### SUPPLIED INFORMATION ###

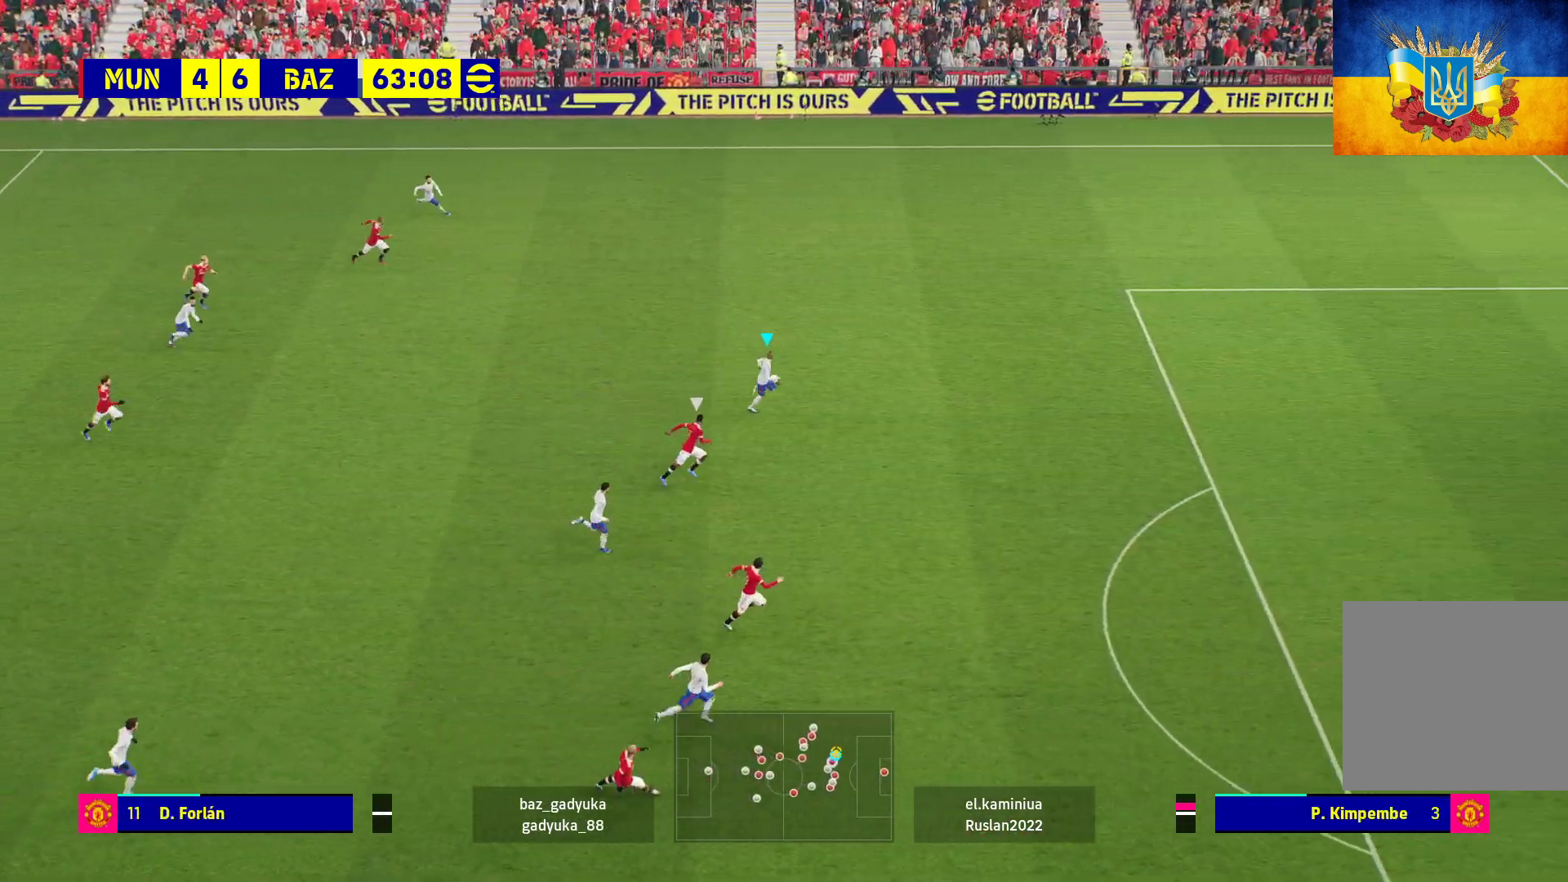
{"buttons": ["R1", "L3"], "left_stick": "right", "right_stick": "center", "events": [[317, "L3", "down"]]}
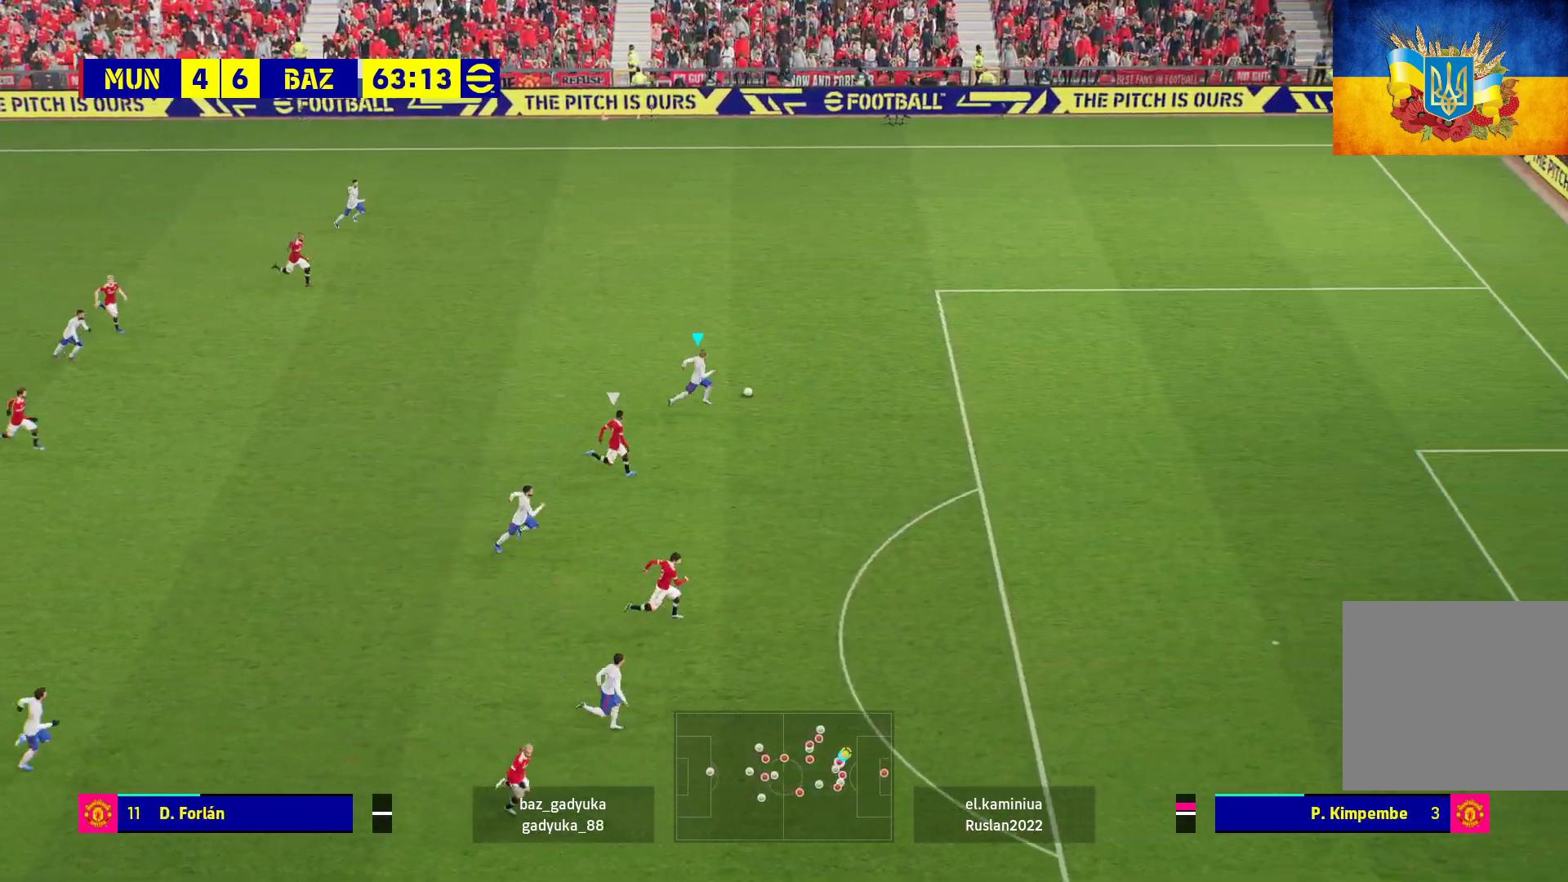
{"buttons": ["R1", "L3"], "left_stick": "right", "right_stick": "center", "events": []}
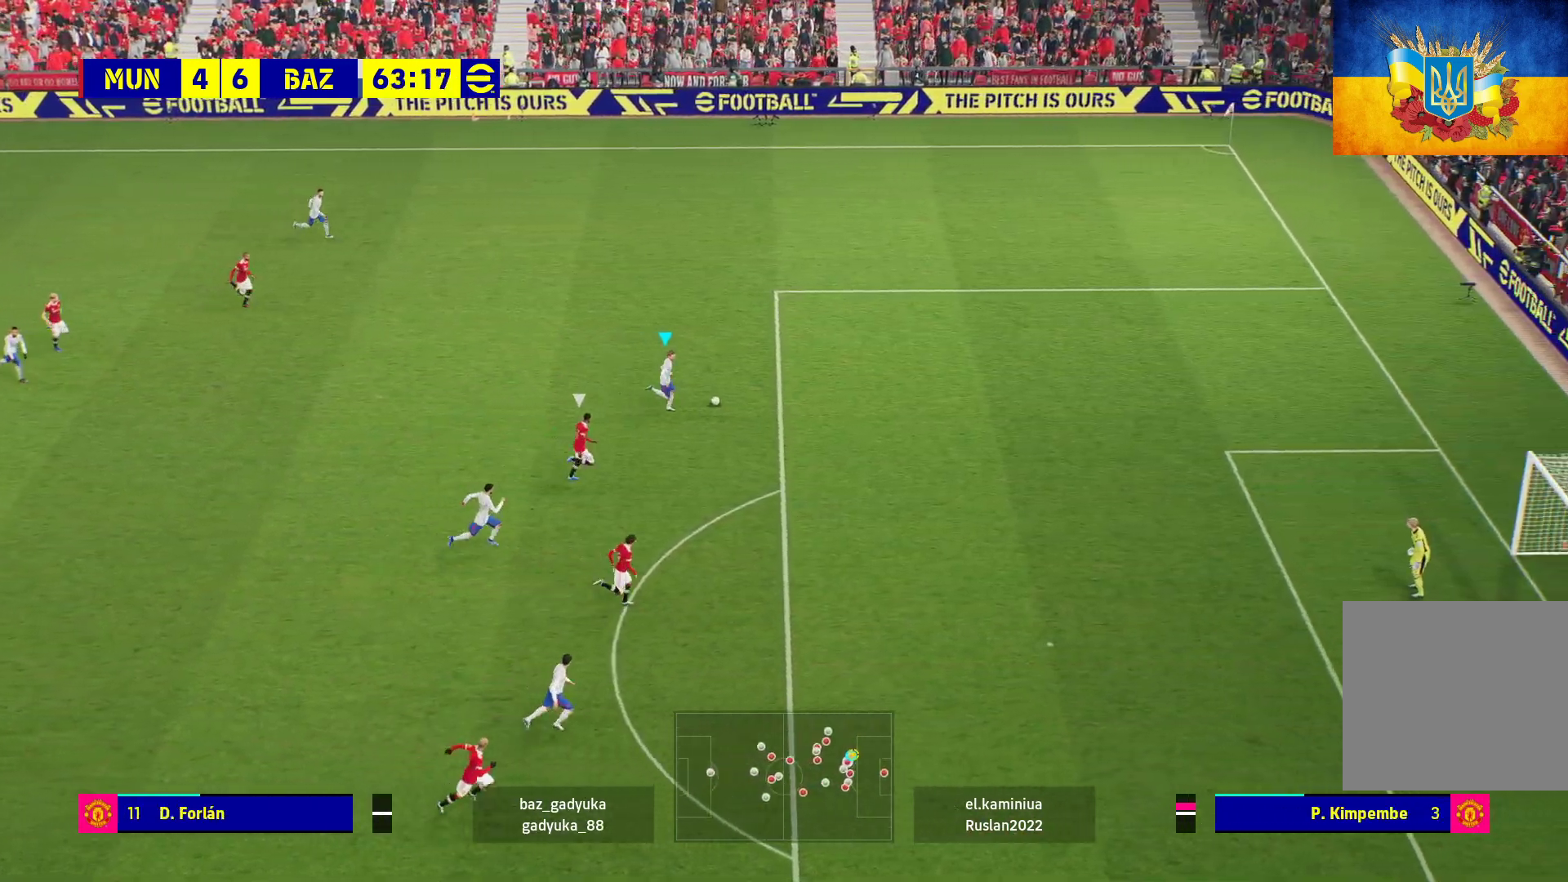
{"buttons": ["R1"], "left_stick": "right", "right_stick": "center", "events": [[250, "L3", "up"]]}
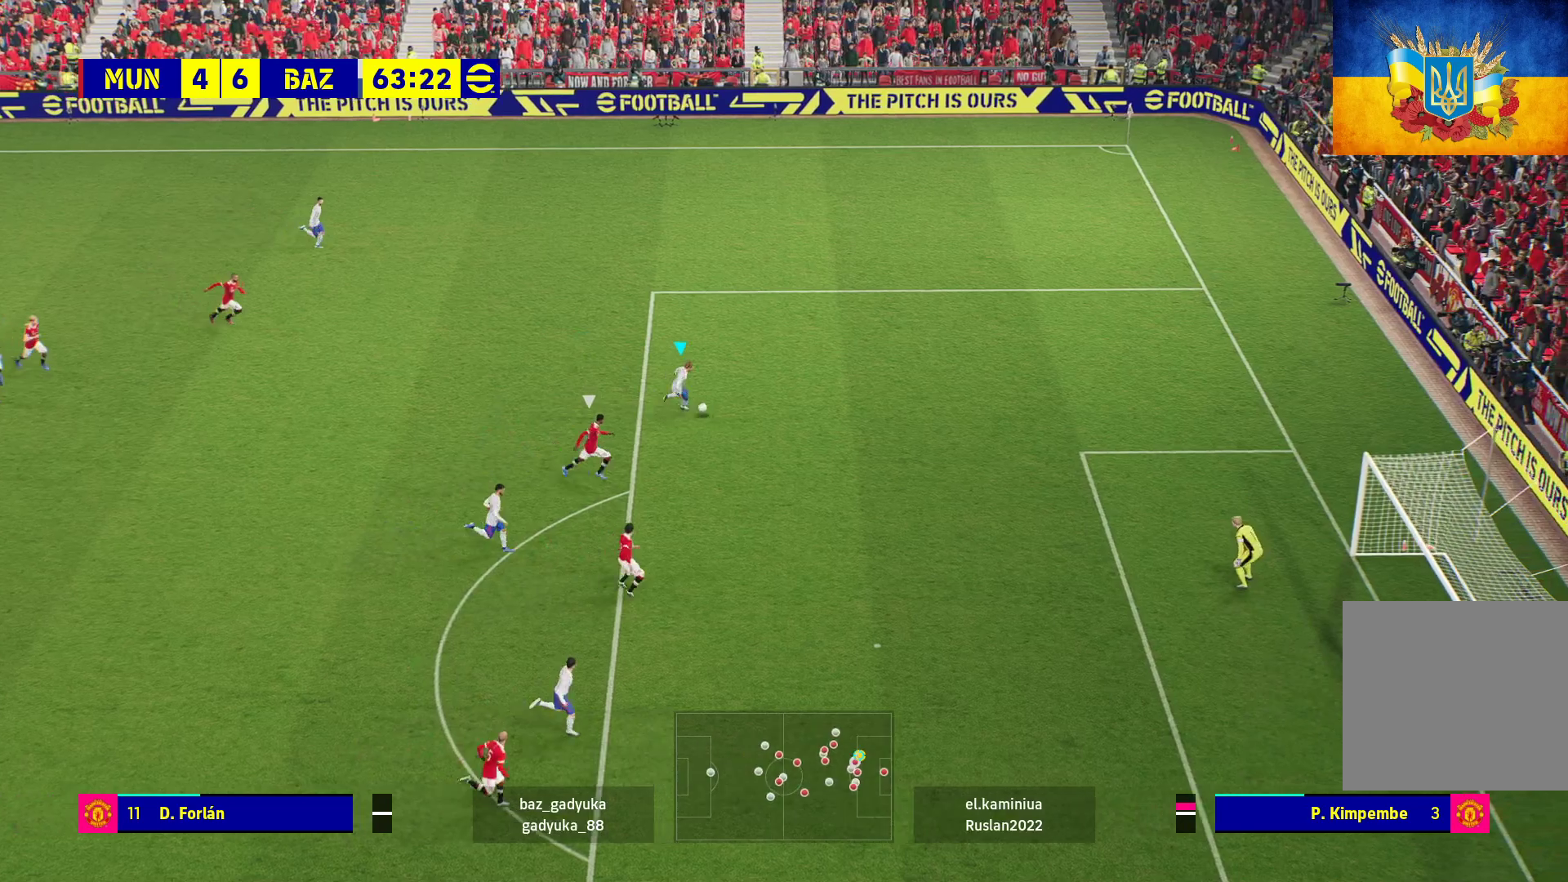
{"buttons": ["R2", "L3"], "left_stick": "down-right", "right_stick": "center", "events": [[67, "L3", "down"], [150, "R1", "up"], [183, "left_stick", "down-right"], [233, "R2", "down"], [300, "Y", "down"], [417, "Y", "up"]]}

###

EXERCISE DIRECTIONS
In your transcription of the listing above, match each line exactly and include no pictures.

ANSWER TO THE EXERCISE
{"buttons": ["R1", "L3"], "left_stick": "right", "right_stick": "center", "events": [[317, "L3", "down"]]}
{"buttons": ["R1", "L3"], "left_stick": "right", "right_stick": "center", "events": []}
{"buttons": ["R1"], "left_stick": "right", "right_stick": "center", "events": [[250, "L3", "up"]]}
{"buttons": ["R2", "L3"], "left_stick": "down-right", "right_stick": "center", "events": [[67, "L3", "down"], [150, "R1", "up"], [183, "left_stick", "down-right"], [233, "R2", "down"], [300, "Y", "down"], [417, "Y", "up"]]}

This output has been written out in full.